- Born: Nicholas Gorissen
- Occupation(s): Game developer, musician
- Notable work: Zombies; Corporate Lifestyle Simulator; Domina;
- Style: Big beat, house, pop
- Website: www.thebignic.com

= Bignic =

Musician and independent video game developer

Nicholas Gorissen, also known as Bignic, is an indie game developer and independent musician. His video games are released under his company Dolphin Barn Incorporated, based in Quebec, Canada, where he was the only employee as of 2017.

He once joked in 2010 that he chose Bignic ("Big Nick") as his alias because he was "6'4 and 400lbs".

== Games ==
Zombies for Windows and iOS was released in 2012. The game was renamed to "Corporate Lifestyle Simulator" in 2014 and re-released with additional content.

In 2017, Gorissen released Domina, a gladiator management game.

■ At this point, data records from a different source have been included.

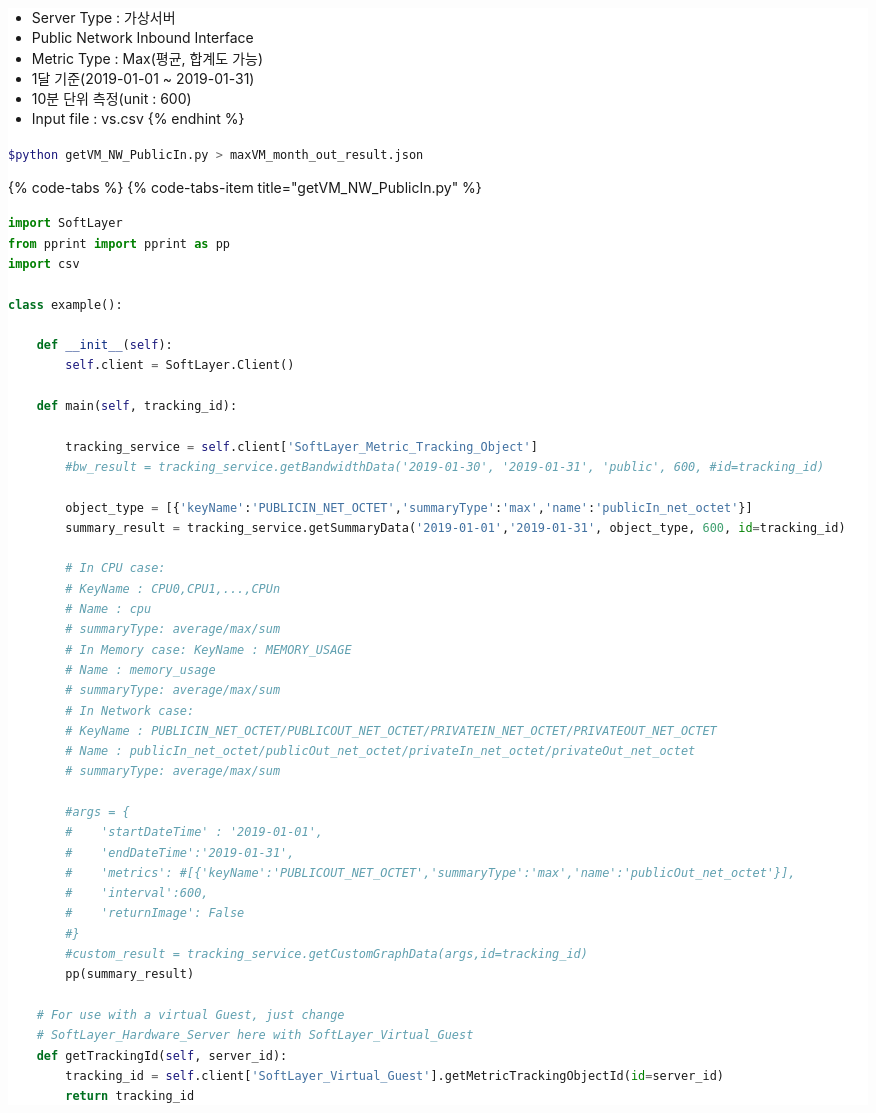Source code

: * Server Type : 가상서버
* Public Network Inbound Interface
* Metric Type : Max\(평균, 합계도 가능\)
* 1달 기준\(2019-01-01 ~ 2019-01-31\)
* 10분 단위 측정\(unit : 600\)
* Input file : vs.csv
{% endhint %}

```bash
$python getVM_NW_PublicIn.py > maxVM_month_out_result.json
```

{% code-tabs %}
{% code-tabs-item title="getVM\_NW\_PublicIn.py" %}
```python
import SoftLayer
from pprint import pprint as pp
import csv

class example():

    def __init__(self):
        self.client = SoftLayer.Client()

    def main(self, tracking_id):

        tracking_service = self.client['SoftLayer_Metric_Tracking_Object']
        #bw_result = tracking_service.getBandwidthData('2019-01-30', '2019-01-31', 'public', 600, #id=tracking_id)
        
        object_type = [{'keyName':'PUBLICIN_NET_OCTET','summaryType':'max','name':'publicIn_net_octet'}]
        summary_result = tracking_service.getSummaryData('2019-01-01','2019-01-31', object_type, 600, id=tracking_id)
        
        # In CPU case:
        # KeyName : CPU0,CPU1,...,CPUn
        # Name : cpu
        # summaryType: average/max/sum
        # In Memory case: KeyName : MEMORY_USAGE
        # Name : memory_usage
        # summaryType: average/max/sum
        # In Network case:
        # KeyName : PUBLICIN_NET_OCTET/PUBLICOUT_NET_OCTET/PRIVATEIN_NET_OCTET/PRIVATEOUT_NET_OCTET
        # Name : publicIn_net_octet/publicOut_net_octet/privateIn_net_octet/privateOut_net_octet
        # summaryType: average/max/sum
        
        #args = {
        #    'startDateTime' : '2019-01-01',
        #    'endDateTime':'2019-01-31',
        #    'metrics': #[{'keyName':'PUBLICOUT_NET_OCTET','summaryType':'max','name':'publicOut_net_octet'}],
        #    'interval':600,
        #    'returnImage': False
        #}
        #custom_result = tracking_service.getCustomGraphData(args,id=tracking_id)
        pp(summary_result)

    # For use with a virtual Guest, just change
    # SoftLayer_Hardware_Server here with SoftLayer_Virtual_Guest
    def getTrackingId(self, server_id):
        tracking_id = self.client['SoftLayer_Virtual_Guest'].getMetricTrackingObjectId(id=server_id)
        return tracking_id

```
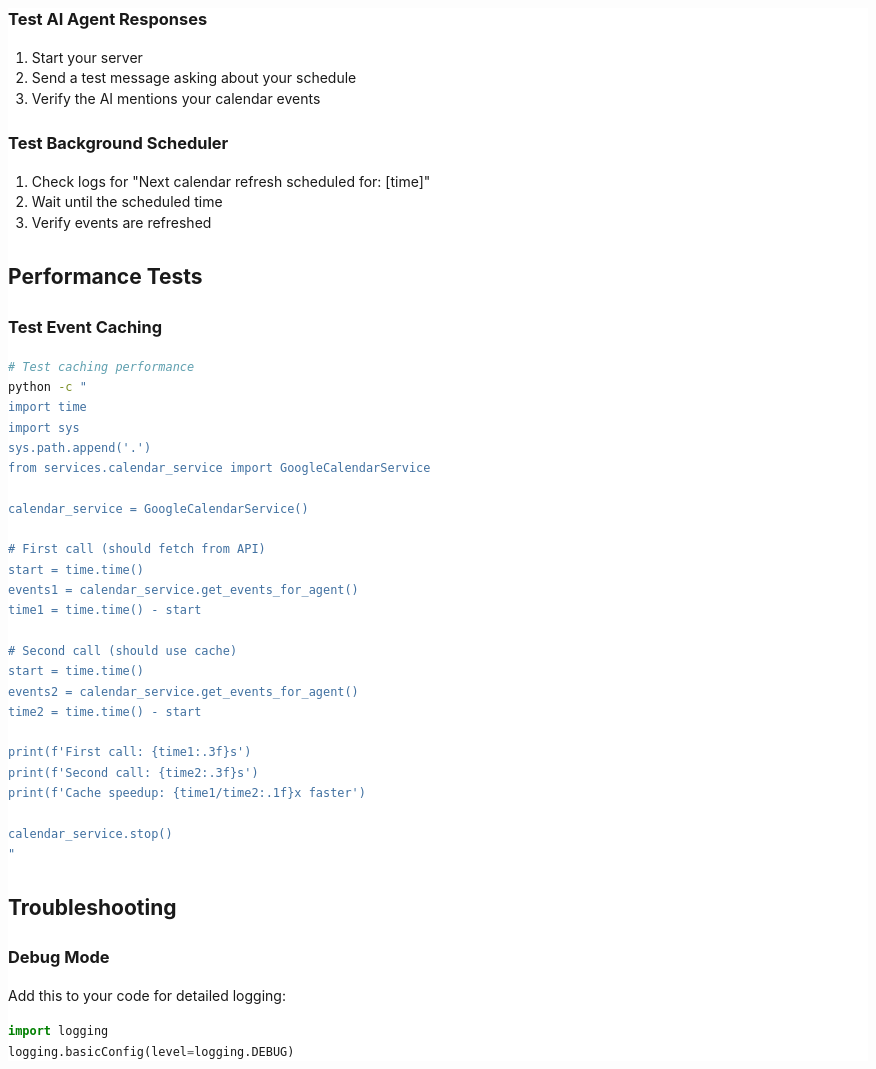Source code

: ### Test AI Agent Responses
1. Start your server
2. Send a test message asking about your schedule
3. Verify the AI mentions your calendar events

### Test Background Scheduler
1. Check logs for "Next calendar refresh scheduled for: [time]"
2. Wait until the scheduled time
3. Verify events are refreshed

## Performance Tests

### Test Event Caching
```bash
# Test caching performance
python -c "
import time
import sys
sys.path.append('.')
from services.calendar_service import GoogleCalendarService

calendar_service = GoogleCalendarService()

# First call (should fetch from API)
start = time.time()
events1 = calendar_service.get_events_for_agent()
time1 = time.time() - start

# Second call (should use cache)
start = time.time()
events2 = calendar_service.get_events_for_agent()
time2 = time.time() - start

print(f'First call: {time1:.3f}s')
print(f'Second call: {time2:.3f}s')
print(f'Cache speedup: {time1/time2:.1f}x faster')

calendar_service.stop()
"
```

## Troubleshooting

### Debug Mode
Add this to your code for detailed logging:
```python
import logging
logging.basicConfig(level=logging.DEBUG)
```
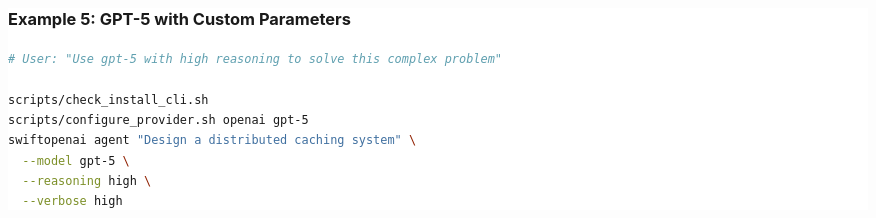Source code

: ### Example 5: GPT-5 with Custom Parameters

```bash
# User: "Use gpt-5 with high reasoning to solve this complex problem"

scripts/check_install_cli.sh
scripts/configure_provider.sh openai gpt-5
swiftopenai agent "Design a distributed caching system" \
  --model gpt-5 \
  --reasoning high \
  --verbose high
```
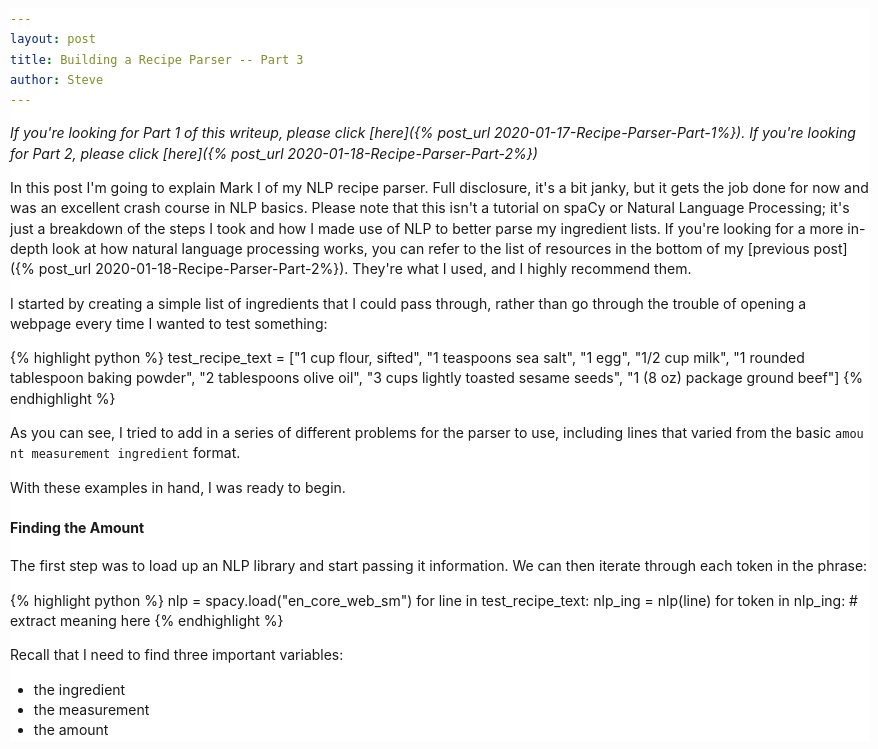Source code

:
 ```yaml
---
layout: post
title: Building a Recipe Parser -- Part 3
author: Steve
---
```

*If you're looking for Part 1 of this writeup, please click [here]({% post_url 2020-01-17-Recipe-Parser-Part-1%}). If you're looking for Part 2, please click [here]({% post_url 2020-01-18-Recipe-Parser-Part-2%})*

In this post I'm going to explain Mark I of my NLP recipe parser. Full disclosure, it's a bit janky, but it gets the job done for now and was an excellent crash course in NLP basics. Please note that this isn't a tutorial on spaCy or Natural Language Processing; it's just a breakdown of the steps I took and how I made use of NLP to better parse my ingredient lists. If you're looking for a more in-depth look at how natural language processing works, you can refer to the list of resources in the bottom of my [previous post]({% post_url 2020-01-18-Recipe-Parser-Part-2%}). They're what I used, and I highly recommend them.

I started by creating a simple list of ingredients that I could pass through, rather than go through the trouble of opening a webpage every time I wanted to test something:

{% highlight python %}
test_recipe_text = ["1 cup flour, sifted",
                    "1 teaspoons sea salt",
                    "1 egg",
                    "1/2 cup milk",
                    "1 rounded tablespoon baking powder",
                    "2 tablespoons olive oil",
                    "3 cups lightly toasted sesame seeds",
                    "1 (8 oz) package ground beef"]
{% endhighlight %}

As you can see, I tried to add in a series of different problems for the parser to use, including lines that varied from the basic `amount measurement ingredient` format.

With these examples in hand, I was ready to begin.

#### Finding the Amount

The first step was to load up an NLP library and start passing it information. We can then iterate through each token in the phrase:

{% highlight python %}
nlp = spacy.load("en_core_web_sm")
for line in test_recipe_text:
  nlp_ing = nlp(line)
  for token in nlp_ing:
    # extract meaning here
{% endhighlight %}

Recall that I need to find three important variables:
* the ingredient
* the measurement
* the amount
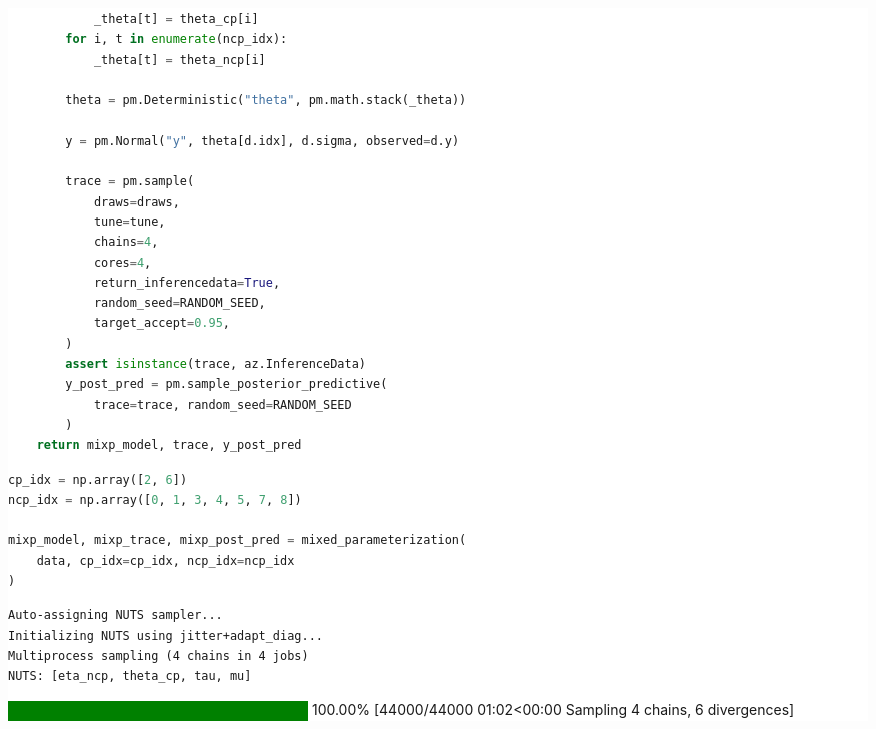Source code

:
```python
            _theta[t] = theta_cp[i]
        for i, t in enumerate(ncp_idx):
            _theta[t] = theta_ncp[i]

        theta = pm.Deterministic("theta", pm.math.stack(_theta))

        y = pm.Normal("y", theta[d.idx], d.sigma, observed=d.y)

        trace = pm.sample(
            draws=draws,
            tune=tune,
            chains=4,
            cores=4,
            return_inferencedata=True,
            random_seed=RANDOM_SEED,
            target_accept=0.95,
        )
        assert isinstance(trace, az.InferenceData)
        y_post_pred = pm.sample_posterior_predictive(
            trace=trace, random_seed=RANDOM_SEED
        )
    return mixp_model, trace, y_post_pred
```

```python
cp_idx = np.array([2, 6])
ncp_idx = np.array([0, 1, 3, 4, 5, 7, 8])

mixp_model, mixp_trace, mixp_post_pred = mixed_parameterization(
    data, cp_idx=cp_idx, ncp_idx=ncp_idx
)
```

    Auto-assigning NUTS sampler...
    Initializing NUTS using jitter+adapt_diag...
    Multiprocess sampling (4 chains in 4 jobs)
    NUTS: [eta_ncp, theta_cp, tau, mu]

<div>
    <style>
        /*Turns off some styling*/
        progress {
            /*gets rid of default border in Firefox and Opera.*/
            border: none;
            /*Needs to be in here for Safari polyfill so background images work as expected.*/
            background-size: auto;
        }
        .progress-bar-interrupted, .progress-bar-interrupted::-webkit-progress-bar {
            background: #F44336;
        }
    </style>
  <progress value='44000' class='' max='44000' style='width:300px; height:20px; vertical-align: middle;'></progress>
  100.00% [44000/44000 01:02<00:00 Sampling 4 chains, 6 divergences]
</div>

Rock Paper Shotgun praised the game for its soundtrack.

== Controversies ==
In March 2022, the patch notes of a Domina update contained a message recommending people not to wear face masks during the COVID-19 pandemic. This caused a backlash from the community and the game was review bombed on Steam, making its recent reviews rating drop to "overwhelmingly negative". This was following earlier patch notes containing messages against Internet pornography, and followed by transphobic statements. Gorissen reported several of the reviews, which he labelled as "fraudulent" and an "orchestrated campaign of lies," but Steam moderators chose not to remove them. Gorissen consequently announced in August 2022 that Domina was unlikely to receive future updates on the platform.

In September 2022, a new Domina update contained transphobic comments and personal transphobic insults about Keffals, a Twitch streamer. Steam delisted Domina citing "insults targeting another person," "various rule violations" and announced "ending [their] business relationship with 'Dolphin Barn Incorporated' and removing all associated products from sale."